Another recent commission involved the recreation of a lost and much-loved necklace for a woman, commissioned by her husband, to mark a big life event.

“He basically had it recreated for the arrival of their first child. He had photos of her wearing it so we were able to recreate it.

"It’s amazing to see how thoughtful people can be.

“You start to think of these things as quite simple. It’s such a happy and romantic time for people, but there are a lot of decisions to make which can be quite intimidating.

"I’m blown away when they send me photos of their wedding day holding hands and wearing the rings.”

The Cocolat Maker

The very cornerstone of Leanne De Cerbo’s business is making food that makes others look and feel good without punishing themselves.

She set up her business, Urban Kitchen, to develop her delicious Cocolat range which is vastly different from traditional chocolate - free from dairy, gluten and low in sugar.

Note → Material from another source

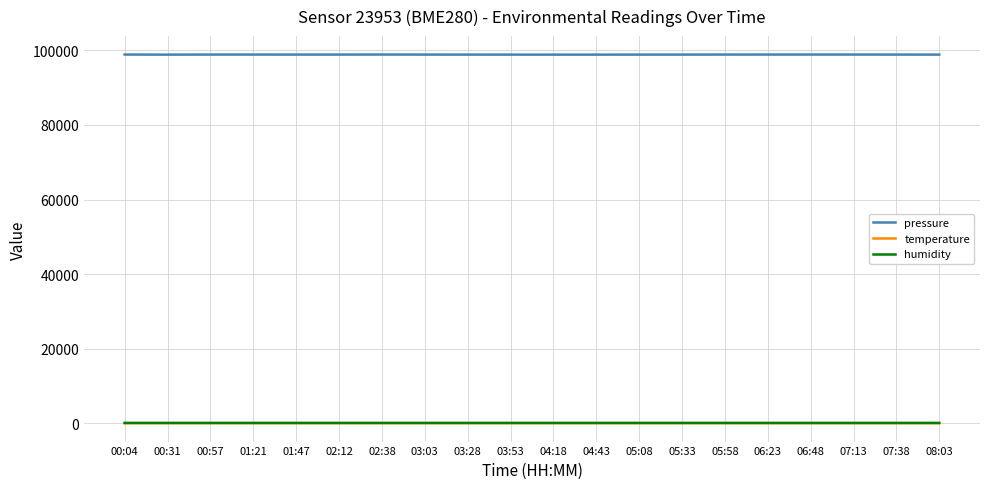

Which series has the largest range (max minus min)?

pressure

She uses ingredients like coconut oil and cacao, often using superfoods such as berries and chia seeds to enhance flavour.

Cacao - the cocoa bean in its raw state - contains ingredients that work with your serotonin levels to make you feel happy and relaxed.

The Cocolat collection features four ranges and 40 flavours.

A former magazine editor who wanted to start her own business, De Cerbo started experimenting with ingredients and flavours in the kitchen of her Dublin home.

“I’d been doing a course in social media and I hated it. I loved doing dinner parties and pulling out the stops at Christmas. I loved making chocolate at Christmas.

“The basic cocolat is where it started. All of it is plant based. I wanted to do something different.

"I didn’t want to replicate something else. I started messing around with things like a blackberry mojito chocolate that I make in the summertime.”

She started bringing her wares to The Supernatural Food Market to road test which flavours people loved most - and enjoyed the spirit of the market so much she still has a stall there.

Children come up to me and love the chocolate. It’s dark and rich so I didn’t think they would go for it, but they do.

"It’s great getting people’s feedback and telling me how much they enjoy it. It’s a great community and you get to know people.

"There is one little girl and she has an immunity condition and she can’t digest some things.

"She couldn’t have any of the range and I felt so bad for her. I created a type of cake made especially for her and it made me so happy.”

The year, she will be involved in a website called Green, featuring various producers who make food that looks good, tastes good and does good.